WHAT THE EXERCISE ASKS – After locating the line that contains "focal_35mm: 185" in the data below, set down exactly that line and each one after it through the line that contains "focal_mm: 33.3", and nothing more.

(Stored items)

-------

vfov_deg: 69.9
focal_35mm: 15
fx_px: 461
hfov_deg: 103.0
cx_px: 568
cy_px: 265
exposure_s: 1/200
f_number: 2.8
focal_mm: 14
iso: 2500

-------

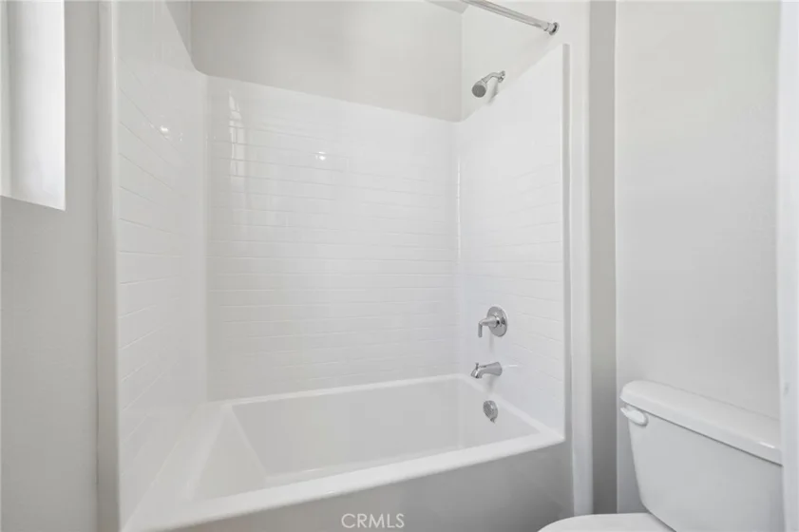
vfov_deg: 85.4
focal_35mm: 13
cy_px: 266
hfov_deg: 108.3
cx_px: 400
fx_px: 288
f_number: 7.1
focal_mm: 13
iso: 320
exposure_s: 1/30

-------

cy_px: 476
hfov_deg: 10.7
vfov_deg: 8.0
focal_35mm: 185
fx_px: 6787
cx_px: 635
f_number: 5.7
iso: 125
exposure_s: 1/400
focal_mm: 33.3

-------

EXERCISE OUTPUT –
focal_35mm: 185
fx_px: 6787
cx_px: 635
f_number: 5.7
iso: 125
exposure_s: 1/400
focal_mm: 33.3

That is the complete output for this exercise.